[[ DATA UNDER STUDY, beginning ]]

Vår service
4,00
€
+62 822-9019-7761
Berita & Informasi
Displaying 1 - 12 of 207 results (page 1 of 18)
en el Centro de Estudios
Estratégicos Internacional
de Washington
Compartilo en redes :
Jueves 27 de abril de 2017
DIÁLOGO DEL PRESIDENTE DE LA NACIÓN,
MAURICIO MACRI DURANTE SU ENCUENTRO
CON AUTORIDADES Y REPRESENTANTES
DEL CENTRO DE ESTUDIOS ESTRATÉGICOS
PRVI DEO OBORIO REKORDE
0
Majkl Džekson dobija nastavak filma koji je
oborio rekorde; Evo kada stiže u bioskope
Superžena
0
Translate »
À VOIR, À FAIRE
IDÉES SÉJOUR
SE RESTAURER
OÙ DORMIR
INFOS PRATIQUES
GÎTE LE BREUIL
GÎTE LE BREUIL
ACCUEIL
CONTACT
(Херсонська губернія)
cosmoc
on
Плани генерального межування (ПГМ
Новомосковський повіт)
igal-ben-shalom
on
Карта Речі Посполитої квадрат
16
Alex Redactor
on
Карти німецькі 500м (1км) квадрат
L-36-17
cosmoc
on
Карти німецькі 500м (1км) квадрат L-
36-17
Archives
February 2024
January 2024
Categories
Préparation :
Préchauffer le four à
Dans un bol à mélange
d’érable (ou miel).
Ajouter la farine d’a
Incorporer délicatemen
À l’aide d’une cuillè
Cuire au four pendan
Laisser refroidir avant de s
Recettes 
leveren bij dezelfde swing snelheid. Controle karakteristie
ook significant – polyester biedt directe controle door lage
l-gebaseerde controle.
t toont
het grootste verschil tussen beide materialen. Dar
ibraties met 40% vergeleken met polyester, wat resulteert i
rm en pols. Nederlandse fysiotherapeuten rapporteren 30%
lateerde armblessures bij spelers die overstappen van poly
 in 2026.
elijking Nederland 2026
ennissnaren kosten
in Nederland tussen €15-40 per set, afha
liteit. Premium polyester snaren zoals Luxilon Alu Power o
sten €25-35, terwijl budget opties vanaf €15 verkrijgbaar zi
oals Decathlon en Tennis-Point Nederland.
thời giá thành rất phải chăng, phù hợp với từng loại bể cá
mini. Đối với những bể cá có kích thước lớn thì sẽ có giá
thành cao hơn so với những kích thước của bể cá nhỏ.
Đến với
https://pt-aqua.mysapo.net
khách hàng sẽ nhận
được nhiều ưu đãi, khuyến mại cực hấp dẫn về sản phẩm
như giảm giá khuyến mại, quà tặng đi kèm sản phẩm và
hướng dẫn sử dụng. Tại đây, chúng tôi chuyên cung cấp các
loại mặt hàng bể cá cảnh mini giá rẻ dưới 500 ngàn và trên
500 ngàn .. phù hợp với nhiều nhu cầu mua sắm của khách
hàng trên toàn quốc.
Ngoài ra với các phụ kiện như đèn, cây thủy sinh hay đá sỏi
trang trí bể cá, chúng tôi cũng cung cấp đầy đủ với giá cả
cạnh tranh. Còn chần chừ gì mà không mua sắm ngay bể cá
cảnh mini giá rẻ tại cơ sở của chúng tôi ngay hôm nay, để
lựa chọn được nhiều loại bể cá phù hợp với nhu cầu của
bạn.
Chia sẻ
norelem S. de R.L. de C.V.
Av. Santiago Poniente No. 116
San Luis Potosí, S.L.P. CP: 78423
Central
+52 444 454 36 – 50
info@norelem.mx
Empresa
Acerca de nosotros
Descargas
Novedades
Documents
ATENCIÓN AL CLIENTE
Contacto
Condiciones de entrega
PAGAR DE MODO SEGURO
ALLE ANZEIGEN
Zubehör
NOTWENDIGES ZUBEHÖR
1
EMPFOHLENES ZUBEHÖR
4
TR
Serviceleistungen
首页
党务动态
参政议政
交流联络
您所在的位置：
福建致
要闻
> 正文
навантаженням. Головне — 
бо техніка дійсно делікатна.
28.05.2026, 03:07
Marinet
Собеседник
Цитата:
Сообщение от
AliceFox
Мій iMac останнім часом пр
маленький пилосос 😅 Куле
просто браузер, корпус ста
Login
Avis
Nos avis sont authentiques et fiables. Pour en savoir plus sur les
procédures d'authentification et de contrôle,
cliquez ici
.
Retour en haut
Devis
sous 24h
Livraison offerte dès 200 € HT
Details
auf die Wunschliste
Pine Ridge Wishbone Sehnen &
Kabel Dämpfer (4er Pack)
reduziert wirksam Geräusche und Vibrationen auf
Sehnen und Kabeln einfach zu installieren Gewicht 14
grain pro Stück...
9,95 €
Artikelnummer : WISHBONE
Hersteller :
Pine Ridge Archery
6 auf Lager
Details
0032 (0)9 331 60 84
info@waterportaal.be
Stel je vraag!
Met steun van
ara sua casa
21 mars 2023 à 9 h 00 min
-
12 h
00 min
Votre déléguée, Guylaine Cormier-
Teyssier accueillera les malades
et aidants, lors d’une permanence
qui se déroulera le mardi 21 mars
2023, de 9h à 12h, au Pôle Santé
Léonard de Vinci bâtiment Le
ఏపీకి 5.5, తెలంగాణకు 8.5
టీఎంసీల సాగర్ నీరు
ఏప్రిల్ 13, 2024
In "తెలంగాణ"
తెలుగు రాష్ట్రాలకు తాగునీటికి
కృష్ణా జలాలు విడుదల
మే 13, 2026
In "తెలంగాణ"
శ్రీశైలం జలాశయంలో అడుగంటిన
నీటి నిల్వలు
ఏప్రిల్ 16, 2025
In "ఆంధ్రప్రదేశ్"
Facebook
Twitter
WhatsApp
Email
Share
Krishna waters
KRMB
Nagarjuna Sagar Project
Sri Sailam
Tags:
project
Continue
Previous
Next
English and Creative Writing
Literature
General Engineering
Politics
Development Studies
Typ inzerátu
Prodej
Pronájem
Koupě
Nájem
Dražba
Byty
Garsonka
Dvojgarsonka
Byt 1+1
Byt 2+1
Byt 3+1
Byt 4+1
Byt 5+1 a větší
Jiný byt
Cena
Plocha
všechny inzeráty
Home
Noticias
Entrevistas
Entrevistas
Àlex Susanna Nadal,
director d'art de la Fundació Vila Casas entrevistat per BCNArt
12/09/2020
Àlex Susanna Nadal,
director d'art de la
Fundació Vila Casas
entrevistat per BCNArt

[[ DATA UNDER STUDY, end ]]

YOUR INSTRUCTIONS: What is needed is each line of the data, printed exactly.

TASK RESULT:
Vår service
4,00
€
+62 822-9019-7761
Berita & Informasi
Displaying 1 - 12 of 207 results (page 1 of 18)
en el Centro de Estudios
Estratégicos Internacional
de Washington
Compartilo en redes :
Jueves 27 de abril de 2017
DIÁLOGO DEL PRESIDENTE DE LA NACIÓN,
MAURICIO MACRI DURANTE SU ENCUENTRO
CON AUTORIDADES Y REPRESENTANTES
DEL CENTRO DE ESTUDIOS ESTRATÉGICOS
PRVI DEO OBORIO REKORDE
0
Majkl Džekson dobija nastavak filma koji je
oborio rekorde; Evo kada stiže u bioskope
Superžena
0
Translate »
À VOIR, À FAIRE
IDÉES SÉJOUR
SE RESTAURER
OÙ DORMIR
INFOS PRATIQUES
GÎTE LE BREUIL
GÎTE LE BREUIL
ACCUEIL
CONTACT
(Херсонська губернія)
cosmoc
on
Плани генерального межування (ПГМ
Новомосковський повіт)
igal-ben-shalom
on
Карта Речі Посполитої квадрат
16
Alex Redactor
on
Карти німецькі 500м (1км) квадрат
L-36-17
cosmoc
on
Карти німецькі 500м (1км) квадрат L-
36-17
Archives
February 2024
January 2024
Categories
Préparation :
Préchauffer le four à
Dans un bol à mélange
d’érable (ou miel).
Ajouter la farine d’a
Incorporer délicatemen
À l’aide d’une cuillè
Cuire au four pendan
Laisser refroidir avant de s
Recettes 
leveren bij dezelfde swing snelheid. Controle karakteristie
ook significant – polyester biedt directe controle door lage
l-gebaseerde controle.
t toont
het grootste verschil tussen beide materialen. Dar
ibraties met 40% vergeleken met polyester, wat resulteert i
rm en pols. Nederlandse fysiotherapeuten rapporteren 30%
lateerde armblessures bij spelers die overstappen van poly
 in 2026.
elijking Nederland 2026
ennissnaren kosten
in Nederland tussen €15-40 per set, afha
liteit. Premium polyester snaren zoals Luxilon Alu Power o
sten €25-35, terwijl budget opties vanaf €15 verkrijgbaar zi
oals Decathlon en Tennis-Point Nederland.
thời giá thành rất phải chăng, phù hợp với từng loại bể cá
mini. Đối với những bể cá có kích thước lớn thì sẽ có giá
thành cao hơn so với những kích thước của bể cá nhỏ.
Đến với
https://pt-aqua.mysapo.net
khách hàng sẽ nhận
được nhiều ưu đãi, khuyến mại cực hấp dẫn về sản phẩm
như giảm giá khuyến mại, quà tặng đi kèm sản phẩm và
hướng dẫn sử dụng. Tại đây, chúng tôi chuyên cung cấp các
loại mặt hàng bể cá cảnh mini giá rẻ dưới 500 ngàn và trên
500 ngàn .. phù hợp với nhiều nhu cầu mua sắm của khách
hàng trên toàn quốc.
Ngoài ra với các phụ kiện như đèn, cây thủy sinh hay đá sỏi
trang trí bể cá, chúng tôi cũng cung cấp đầy đủ với giá cả
cạnh tranh. Còn chần chừ gì mà không mua sắm ngay bể cá
cảnh mini giá rẻ tại cơ sở của chúng tôi ngay hôm nay, để
lựa chọn được nhiều loại bể cá phù hợp với nhu cầu của
bạn.
Chia sẻ
norelem S. de R.L. de C.V.
Av. Santiago Poniente No. 116
San Luis Potosí, S.L.P. CP: 78423
Central
+52 444 454 36 – 50
info@norelem.mx
Empresa
Acerca de nosotros
Descargas
Novedades
Documents
ATENCIÓN AL CLIENTE
Contacto
Condiciones de entrega
PAGAR DE MODO SEGURO
ALLE ANZEIGEN
Zubehör
NOTWENDIGES ZUBEHÖR
1
EMPFOHLENES ZUBEHÖR
4
TR
Serviceleistungen
首页
党务动态
参政议政
交流联络
您所在的位置：
福建致
要闻
> 正文
навантаженням. Головне — 
бо техніка дійсно делікатна.
28.05.2026, 03:07
Marinet
Собеседник
Цитата:
Сообщение от
AliceFox
Мій iMac останнім часом пр
маленький пилосос 😅 Куле
просто браузер, корпус ста
Login
Avis
Nos avis sont authentiques et fiables. Pour en savoir plus sur les
procédures d'authentification et de contrôle,
cliquez ici
.
Retour en haut
Devis
sous 24h
Livraison offerte dès 200 € HT
Details
auf die Wunschliste
Pine Ridge Wishbone Sehnen &
Kabel Dämpfer (4er Pack)
reduziert wirksam Geräusche und Vibrationen auf
Sehnen und Kabeln einfach zu installieren Gewicht 14
grain pro Stück...
9,95 €
Artikelnummer : WISHBONE
Hersteller :
Pine Ridge Archery
6 auf Lager
Details
0032 (0)9 331 60 84
info@waterportaal.be
Stel je vraag!
Met steun van
ara sua casa
21 mars 2023 à 9 h 00 min
-
12 h
00 min
Votre déléguée, Guylaine Cormier-
Teyssier accueillera les malades
et aidants, lors d’une permanence
qui se déroulera le mardi 21 mars
2023, de 9h à 12h, au Pôle Santé
Léonard de Vinci bâtiment Le
ఏపీకి 5.5, తెలంగాణకు 8.5
టీఎంసీల సాగర్ నీరు
ఏప్రిల్ 13, 2024
In "తెలంగాణ"
తెలుగు రాష్ట్రాలకు తాగునీటికి
కృష్ణా జలాలు విడుదల
మే 13, 2026
In "తెలంగాణ"
శ్రీశైలం జలాశయంలో అడుగంటిన
నీటి నిల్వలు
ఏప్రిల్ 16, 2025
In "ఆంధ్రప్రదేశ్"
Facebook
Twitter
WhatsApp
Email
Share
Krishna waters
KRMB
Nagarjuna Sagar Project
Sri Sailam
Tags:
project
Continue
Previous
Next
English and Creative Writing
Literature
General Engineering
Politics
Development Studies
Typ inzerátu
Prodej
Pronájem
Koupě
Nájem
Dražba
Byty
Garsonka
Dvojgarsonka
Byt 1+1
Byt 2+1
Byt 3+1
Byt 4+1
Byt 5+1 a větší
Jiný byt
Cena
Plocha
všechny inzeráty
Home
Noticias
Entrevistas
Entrevistas
Àlex Susanna Nadal,
director d'art de la Fundació Vila Casas entrevistat per BCNArt
12/09/2020
Àlex Susanna Nadal,
director d'art de la
Fundació Vila Casas
entrevistat per BCNArt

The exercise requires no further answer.